Over the ensuing 16 years, Graber, an assistant professor of English who teaches in the creative writing program at VCU, has enjoyed a remarkable rise in her chosen pursuit. She has received an M.F.A. from New York University, held prestigious fellowships, seen her work published in the New Yorker and the American Poetry Review, among other places, and written two books. Earlier this month, she was named one of five finalists for the National Book Award in the poetry category for her second collection, “The Eternal City,” which was published this year by the Princeton University Press.

Graber said she was “completely stunned” to learn of the National Book Award recognition. Other poetry finalists include Terrance Hayes (“Lighthead”), James Richardson (“By the Numbers”), C.D. Wright (“One with Others”) and Monica Youn (“Ignatz”).

“I’m still sort of out of my life in some weird way,” Graber said. “It feels as though it’s happening to somebody else. I think about the esteem with which I hold the other finalists. To even just be in that category and to be taken seriously is very exciting and wonderful.”

Graber said the honor is another in a series of events that she never would have envisioned when she decided to take up poetry.

“I’ve exceeded my every expectation,” she said. “I’d exceeded my expectations way before this happened.”

David Wojahn, a professor of English at VCU, whose last collection of poems, “Interrogation Palace,” was a finalist for the Pulitzer Prize in 2007, said Graber’s honor is especially impressive because it was bestowed on just her second book. Authors recognized for the National Book Awards typically are further along in their careers, Wojahn said, and Graber’s selection is “pretty extraordinary.”

Following her epiphany at the Dodge Poetry Festival, Graber approached poetry with the zeal of the converted. She enrolled in several community-based poetry workshops that helped her hone her new craft, and she took workshops as a non-matriculating student with Pulitzer Prize-winning poet Stephen Dunn at Richard Stockton College.

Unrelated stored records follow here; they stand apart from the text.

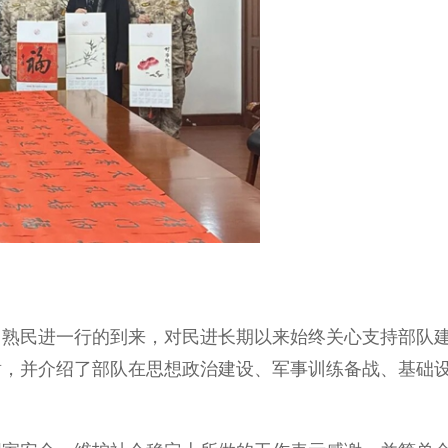
民进一行的到来，对民进长期以来始终关心支持部队
谢，并介绍了部队在思想政治建设、军事训练备战、基础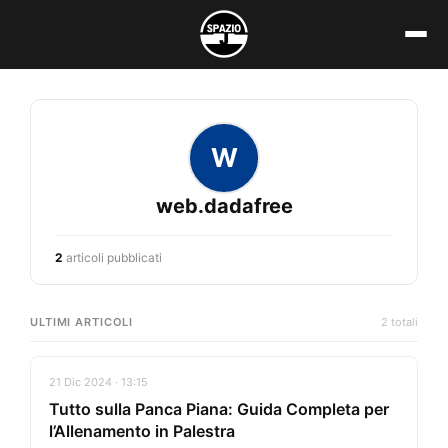
Vai
al
contenuto
W
web.dadafree
2
articoli pubblicati
ULTIMI ARTICOLI
2 totali
21 Dic 2024 · 13:15
Tutto sulla Panca Piana: Guida Completa per
l’Allenamento in Palestra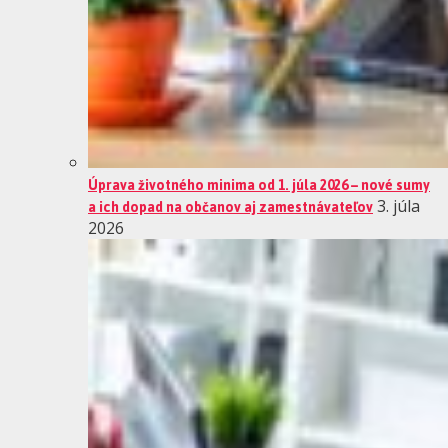
Úprava životného minima od 1. júla 2026 – nové sumy
a ich dopad na občanov aj zamestnávateľov
3. júla
2026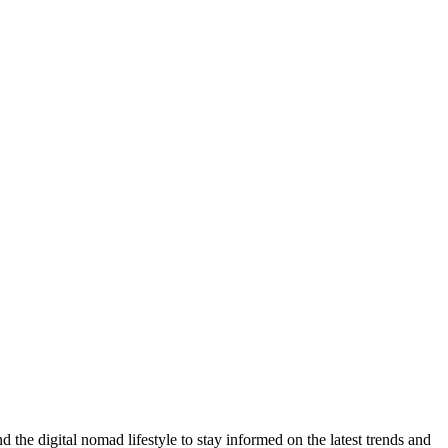
d the digital nomad lifestyle to stay informed on the latest trends and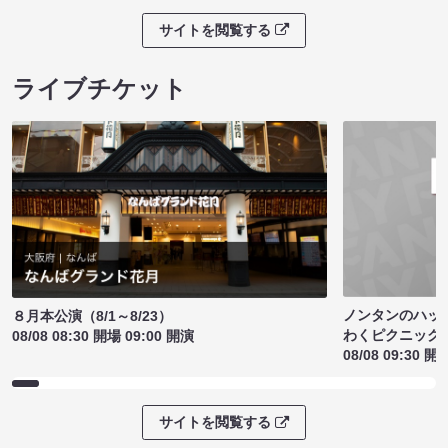
サイトを閲覧する
ライブチケット
ノンタンのハッ
８月本公演（8/1～8/23）
わくピクニック
08/08 08:30 開場 09:00 開演
08/08 09:30 開
サイトを閲覧する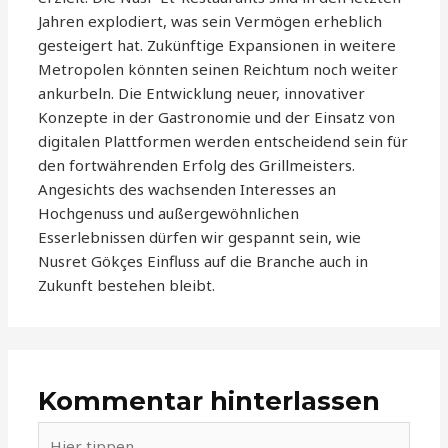
Jahren explodiert, was sein Vermögen erheblich
gesteigert hat. Zukünftige Expansionen in weitere
Metropolen könnten seinen Reichtum noch weiter
ankurbeln. Die Entwicklung neuer, innovativer
Konzepte in der Gastronomie und der Einsatz von
digitalen Plattformen werden entscheidend sein für
den fortwährenden Erfolg des Grillmeisters.
Angesichts des wachsenden Interesses an
Hochgenuss und außergewöhnlichen
Esserlebnissen dürfen wir gespannt sein, wie
Nusret Gökçes Einfluss auf die Branche auch in
Zukunft bestehen bleibt.
Kommentar hinterlassen
Hier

With the aid of a recommendation from Dunn, Graber then enrolled at New York University, eventually earning an M.F.A. degree.

In the years after graduate school, Graber received several fellowships, including the Hodder Fellowship in Creative Writing at Princeton University and the Amy Lowell Traveling Scholarship. While at Princeton, Graber gave a reading from her work that attracted the attention of Paul Muldoon, a professor at the university who is widely viewed as one of the most important living poets. Muldoon was impressed and told Graber that he was hoping to revive the Princeton Series of Contemporary Poets, a series of poetry books that had been on hiatus for years, and he thought she might be a good fit for it.

The two remained in touch and last year Graber sent Muldoon a manuscript of “The Eternal City.” He told her the work was just what he was hoping for, and he selected the book to re-launch the series, which is published by Princeton University Press.

“They were great to work with,” Graber said. “And the book looks beautiful.”

Wojahn said Graber’s poetry manages to be both deeply personal and deeply philosophical, dealing with “some of the larger questions of how we wrestle with contemporary reality” while remaining grounded in personal observances. The result, he said, is poetry containing “gravity and authenticity and authority.”

“She’s the real deal,” Wojahn said.

Graber joined the VCU faculty in 2008, drawn in part by the presence of Wojahn and the university’s history with Larry Levis, who taught at VCU for six years before his death in 1996. Graber said Wojahn is a role model for her as both a poet and a teacher – “a big part of my being so eager to come to VCU is that I could work with someone I admire in so many different ways” – while Levis “is one of the most important poets for me in terms of influence,” Graber said. She also cited her respect for Greg Donovan, a poet and professor of English at VCU, and the cutting-edge work he has done developing Blackbird, the university’s literary journal, into a benchmark for online literary publications.

Wojahn said Graber has been a great fit for the university.

“She’s a fabulous teacher, very dedicated to her students, and she’s an equally fabulous writer,” Wojahn said. “She’s brought a lot to VCU.”